I applaud David Smilde and Matthew May for gathering the requisite data to evaluate some of the impressions sociologists of religion have about their field. Their analysis also provides some background for calls for a change of direction in the field, such as that found in “Toward a new sociology of religion,” coauthored by Peggy Levitt, Courtney Bender, Wendy Cadge, and David Smilde. We need to be clear about what is happening in the field before advocating any specific changes. To that end, I would like to look at Smilde and May’s findings through a thicker interpretive lens. The sociology of religion has actually changed very little in the past thirty years. For example, the number of religion articles in top journals, and the percentage of those articles focused specifically on Christianity, Protestantism, and the US have remained constant. While some of the changes reported in the paper are shown to be statistically significant, they are often so small as to be substantively insignificant. So, rather than reacting to a supposed change in the sub-discipline, we should instead be debating whether we want to change what is, by all appearances, a relatively stable field.
The Strong Program
One particular change that I would advocate is the continued cultivation of the “strong program.” The “strong program” refers primarily to the supposition that religion is not something to be explained in terms of external factors, but rather something that itself explains other phenomena. If this is a trend, then sociologists of religion have succeeded in convincing scholars in a wide range of sub-fields that religion matters. However, this finding should also be interpreted cautiously; as we see in Figure 2, the trend is flat for the first 20 years and tilts strongly upward only during the last four. These last four years, then, could be a blip in the data.
If such a change has occurred, it might be due less to having convinced other sociologists to examine religion than to the perception that the religious diversity of scholars has increased in recent years. This perception could lead to a declining tendency to treat religion as a dependent variable, and thus increasing interest in religion as an independent variable.
I remember one of the first bodies of literature that I encountered as a budding sociologist explained the rise of the religious Right among evangelicals as the result of “status discontent.” I wondered at the time what my graduate student colleagues who were evangelicals thought about this reductive handling of their beliefs. I suspect that many of the older articles in which religion was to be explained by other phenomena were motivated by the secularization theory-infused question, “why do people believe this stuff that we know is really something else?”
________
Carry on the commentary on the sociology of religion from its last sentence, keeping its argument and voice.

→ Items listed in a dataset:
________
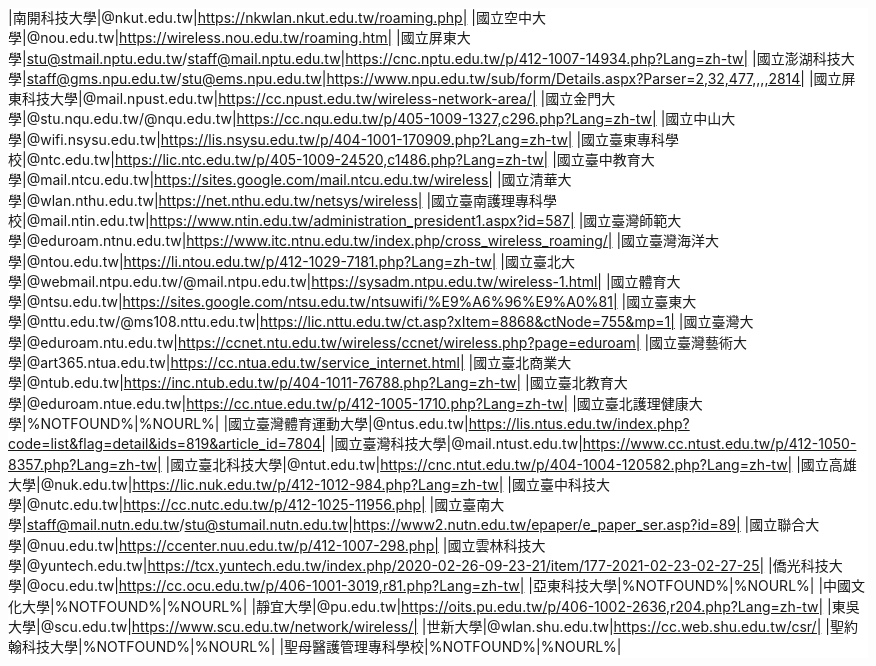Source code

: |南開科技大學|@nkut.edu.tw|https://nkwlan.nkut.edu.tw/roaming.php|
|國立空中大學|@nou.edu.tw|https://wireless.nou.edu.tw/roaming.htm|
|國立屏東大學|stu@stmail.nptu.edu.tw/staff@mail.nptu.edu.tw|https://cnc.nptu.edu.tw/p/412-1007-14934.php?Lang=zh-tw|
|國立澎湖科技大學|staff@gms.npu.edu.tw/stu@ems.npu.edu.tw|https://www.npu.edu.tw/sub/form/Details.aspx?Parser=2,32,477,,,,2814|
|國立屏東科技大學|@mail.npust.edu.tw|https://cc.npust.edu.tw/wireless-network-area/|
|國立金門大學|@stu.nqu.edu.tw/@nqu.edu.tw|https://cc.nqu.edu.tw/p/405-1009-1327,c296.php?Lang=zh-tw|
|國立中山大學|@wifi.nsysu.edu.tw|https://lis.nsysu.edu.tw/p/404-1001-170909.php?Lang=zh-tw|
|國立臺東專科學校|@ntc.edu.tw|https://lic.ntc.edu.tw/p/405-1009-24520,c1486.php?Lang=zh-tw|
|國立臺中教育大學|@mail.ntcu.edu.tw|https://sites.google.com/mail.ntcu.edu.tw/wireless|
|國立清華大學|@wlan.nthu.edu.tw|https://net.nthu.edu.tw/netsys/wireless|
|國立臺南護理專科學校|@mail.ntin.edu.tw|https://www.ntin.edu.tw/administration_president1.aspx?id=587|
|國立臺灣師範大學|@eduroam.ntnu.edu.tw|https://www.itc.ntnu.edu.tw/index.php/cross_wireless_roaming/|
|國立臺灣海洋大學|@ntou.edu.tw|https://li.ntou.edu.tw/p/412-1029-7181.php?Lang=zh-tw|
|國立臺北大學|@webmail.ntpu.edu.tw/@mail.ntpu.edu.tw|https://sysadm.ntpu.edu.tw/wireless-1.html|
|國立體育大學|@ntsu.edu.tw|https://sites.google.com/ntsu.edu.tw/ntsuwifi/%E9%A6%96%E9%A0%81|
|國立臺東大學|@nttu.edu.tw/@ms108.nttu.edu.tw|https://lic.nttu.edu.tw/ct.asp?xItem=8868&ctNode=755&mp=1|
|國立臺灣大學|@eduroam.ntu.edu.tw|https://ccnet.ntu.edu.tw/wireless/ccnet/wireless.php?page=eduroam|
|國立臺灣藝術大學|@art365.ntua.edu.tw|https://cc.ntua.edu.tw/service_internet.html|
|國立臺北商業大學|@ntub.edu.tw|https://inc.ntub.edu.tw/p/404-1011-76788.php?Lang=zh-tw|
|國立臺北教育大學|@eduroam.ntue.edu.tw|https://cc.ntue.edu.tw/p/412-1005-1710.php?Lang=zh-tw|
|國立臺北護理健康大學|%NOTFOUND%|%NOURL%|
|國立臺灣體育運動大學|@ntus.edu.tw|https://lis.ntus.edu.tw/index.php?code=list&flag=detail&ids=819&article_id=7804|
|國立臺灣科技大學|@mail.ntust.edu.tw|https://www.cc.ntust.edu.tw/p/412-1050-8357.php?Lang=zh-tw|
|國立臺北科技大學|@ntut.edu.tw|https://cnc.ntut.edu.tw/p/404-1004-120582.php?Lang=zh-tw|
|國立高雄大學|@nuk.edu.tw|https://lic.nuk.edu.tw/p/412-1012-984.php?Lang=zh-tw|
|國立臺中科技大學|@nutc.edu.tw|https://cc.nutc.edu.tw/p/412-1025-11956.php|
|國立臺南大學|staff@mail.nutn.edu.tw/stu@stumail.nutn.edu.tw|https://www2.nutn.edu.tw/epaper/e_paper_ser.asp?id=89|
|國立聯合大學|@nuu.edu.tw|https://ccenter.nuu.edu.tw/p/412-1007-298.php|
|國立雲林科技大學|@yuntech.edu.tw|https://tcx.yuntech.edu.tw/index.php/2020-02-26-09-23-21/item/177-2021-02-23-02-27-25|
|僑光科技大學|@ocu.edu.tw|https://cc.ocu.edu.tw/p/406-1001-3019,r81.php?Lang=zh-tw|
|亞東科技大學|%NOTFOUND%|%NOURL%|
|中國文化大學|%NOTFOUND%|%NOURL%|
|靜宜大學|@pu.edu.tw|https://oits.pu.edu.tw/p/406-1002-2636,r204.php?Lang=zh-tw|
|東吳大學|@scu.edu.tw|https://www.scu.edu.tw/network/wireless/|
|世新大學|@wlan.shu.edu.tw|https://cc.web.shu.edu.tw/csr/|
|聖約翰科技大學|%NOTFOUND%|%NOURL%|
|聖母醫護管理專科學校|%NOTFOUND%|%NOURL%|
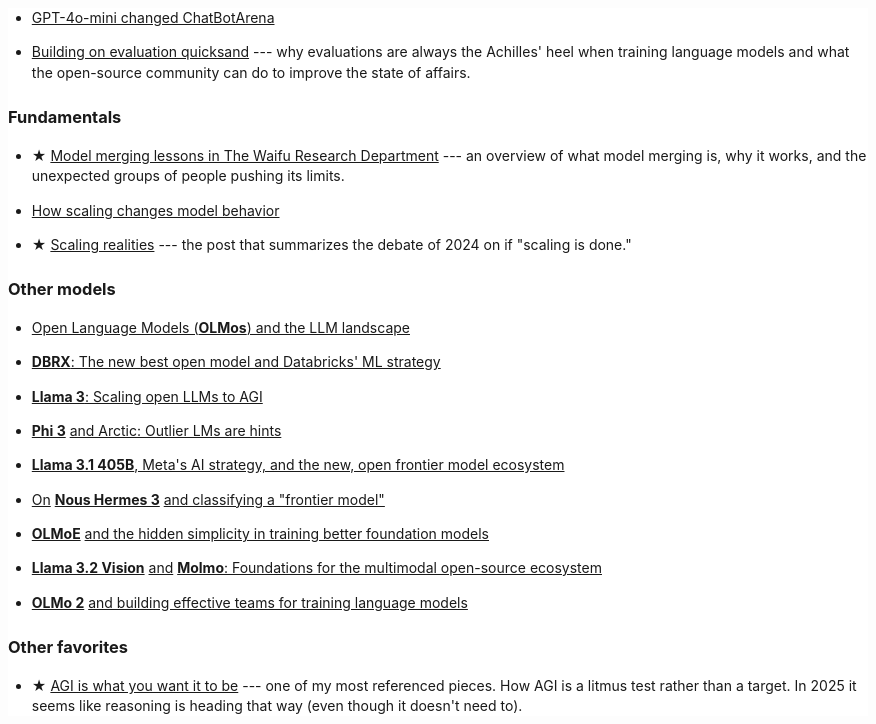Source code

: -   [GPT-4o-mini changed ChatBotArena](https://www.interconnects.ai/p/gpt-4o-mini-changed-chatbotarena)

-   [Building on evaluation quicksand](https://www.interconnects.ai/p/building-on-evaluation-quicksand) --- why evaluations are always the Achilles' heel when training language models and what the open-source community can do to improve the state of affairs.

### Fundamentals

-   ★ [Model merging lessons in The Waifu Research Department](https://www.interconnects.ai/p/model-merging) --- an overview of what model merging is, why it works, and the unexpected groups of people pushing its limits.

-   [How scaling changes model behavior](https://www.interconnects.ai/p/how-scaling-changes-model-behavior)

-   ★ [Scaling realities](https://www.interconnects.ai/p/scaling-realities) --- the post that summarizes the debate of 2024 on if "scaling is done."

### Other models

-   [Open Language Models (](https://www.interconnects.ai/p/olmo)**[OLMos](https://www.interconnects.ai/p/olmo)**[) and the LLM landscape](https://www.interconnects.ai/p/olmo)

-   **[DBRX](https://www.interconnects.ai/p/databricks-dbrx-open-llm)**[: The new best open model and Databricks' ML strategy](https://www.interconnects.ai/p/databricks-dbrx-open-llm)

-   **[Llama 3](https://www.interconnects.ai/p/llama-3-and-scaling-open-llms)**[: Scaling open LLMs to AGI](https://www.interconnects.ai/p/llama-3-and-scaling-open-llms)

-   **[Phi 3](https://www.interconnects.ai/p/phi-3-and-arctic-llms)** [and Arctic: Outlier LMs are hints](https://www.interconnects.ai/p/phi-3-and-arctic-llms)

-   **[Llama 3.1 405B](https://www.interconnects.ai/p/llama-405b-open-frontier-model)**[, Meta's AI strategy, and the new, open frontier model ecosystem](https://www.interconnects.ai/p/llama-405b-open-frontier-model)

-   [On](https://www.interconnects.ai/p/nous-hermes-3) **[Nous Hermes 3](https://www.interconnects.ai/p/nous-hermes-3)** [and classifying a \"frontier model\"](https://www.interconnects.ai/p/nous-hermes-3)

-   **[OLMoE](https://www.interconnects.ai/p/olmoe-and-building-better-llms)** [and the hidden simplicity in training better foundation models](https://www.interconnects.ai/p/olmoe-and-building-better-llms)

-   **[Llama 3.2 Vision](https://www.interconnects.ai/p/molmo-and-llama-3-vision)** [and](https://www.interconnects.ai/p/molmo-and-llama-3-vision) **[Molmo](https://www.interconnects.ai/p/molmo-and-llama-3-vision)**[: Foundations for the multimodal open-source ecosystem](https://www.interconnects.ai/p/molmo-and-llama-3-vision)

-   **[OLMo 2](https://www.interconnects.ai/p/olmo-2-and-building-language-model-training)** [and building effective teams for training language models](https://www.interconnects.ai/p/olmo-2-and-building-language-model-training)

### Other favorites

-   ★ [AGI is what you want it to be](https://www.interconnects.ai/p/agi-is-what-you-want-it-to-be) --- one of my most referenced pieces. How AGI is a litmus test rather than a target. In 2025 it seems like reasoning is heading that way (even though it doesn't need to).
________
→ ANSWER TO THE PROBLEM:
Of course, sociologists have always said that what the locals think is going on is not, in fact, what is going on. But I think that we’ve lost our taste for that intellectual move when it comes to a central component of identity like religion. Smilde and May describe something similar when they explain the positive portrayal of religion in less developed countries as due to the “romantic” sentiments of anthropologists who “admire the uniqueness and creativity of ‘cultural others.’” I think that sociologists now share this romanticism, and that this development dovetails with changing notions of civility in American culture, which dictate that explaining away someone’s sincere religious beliefs be viewed as disrespectful (especially if that person is on a panel with you at an SSSR meeting). Evidence for this interpretation can be ferreted out of Table 5, which shows that the one religious phenomenon that is still consistently explained is that of “new religious movements” (a.k.a. “cults”). People want to explain why anyone would ever join the Unification Church, but have lost their taste for explaining why anyone could be, for example, an evangelical. One still does not need to worry about encountering a “cult” member at SSSR meetings. If this is indeed what is going on, I would hope that we can get to a point where, within the bounds of civility, we can still investigate each others’ religious beliefs and associations, as such interrogation remains vital to the sociology of religion.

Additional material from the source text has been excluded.